Whether there is natural love or dilection in an angel?

Objection 1: It would seem that there is no natural love or dilection in the angels. For, natural love is contradistinguished from intellectual love, as stated by Dionysius (Div. Nom. iv). But an angel's love is intellectual. Therefore it is not natural.

Objection 2: Further, those who love with natural love are more acted upon than active in themselves; for nothing has control over its own nature. Now the angels are not acted upon, but act of themselves; because they possess free-will, as was shown above (Q, A). Consequently there is no natural love in them.

Objection 3: Further, every love is either ordinate or inordinate. Now ordinate love belongs to charity; while inordinate love belongs to wickedness. But neither of these belongs to nature; because charity is above nature, while wickedness is against nature. Therefore there is no natural love in the angels.

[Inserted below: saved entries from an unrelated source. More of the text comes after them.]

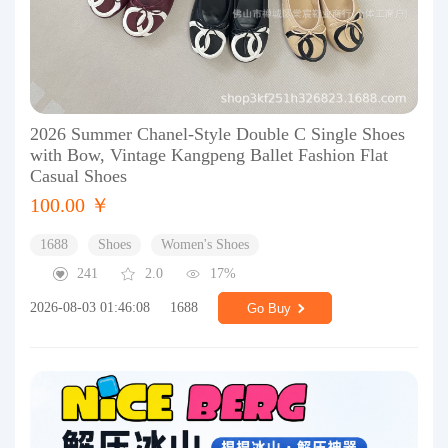
2026 Summer Chanel-Style Double C Single Shoes
with Bow, Vintage Kangpeng Ballet Fashion Flat
Casual Shoes
100.00 ￥
1688
Shoes
Women's Shoes
241
2.0
17%
2026-08-03 01:46:08
1688
Go Buy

On the contrary, Love results from knowledge; for, nothing is loved except it be first known, as Augustine says (De Trin. x, 1,2). But there is natural knowledge in the angels. Therefore there is also natural love.

I answer that, We must necessarily place natural love in the angels. In evidence of this we must bear in mind that what comes first is always sustained in what comes after it. Now nature comes before intellect, because the nature of every subject is its essence. Consequently whatever belongs to nature must be preserved likewise in such subjects as have intellect. But it is common to every nature to have some inclination; and this is its natural appetite or love. This inclination is found to exist differently in different natures; but in each according to its mode. Consequently, in the intellectual nature there is to be found a natural inclination coming from the will; in the sensitive nature, according to the sensitive appetite; but in a nature devoid of knowledge, only according to the tendency of the nature to something. Therefore, since an angel is an intellectual nature, there must be a natural love in his will.

Reply to Objection 1: Intellectual love is contradistinguished from that natural love, which is merely natural, in so far as it belongs to a nature which has not likewise the perfection of either sense or intellect.

Reply to Objection 2: All things in the world are moved to act by something else except the First Agent, Who acts in such a manner that He is in no way moved to act by another; and in Whom nature and will are the same. So there is nothing unfitting in an angel being moved to act in so far as such natural inclination is implanted in him by the Author of his nature. Yet he is not so moved to act that he does not act himself, because he has free-will.

Reply to Objection 3: As natural knowledge is always true, so is natural love well regulated; because natural love is nothing else than the inclination implanted in nature by its Author. To say that a natural inclination is not well regulated, is to derogate from the Author of nature. Yet the rectitude of natural love is different from the rectitude of charity and virtue: because the one rectitude perfects the other; even so the truth of natural knowledge is of one kind, and the truth of infused or acquired knowledge is of another.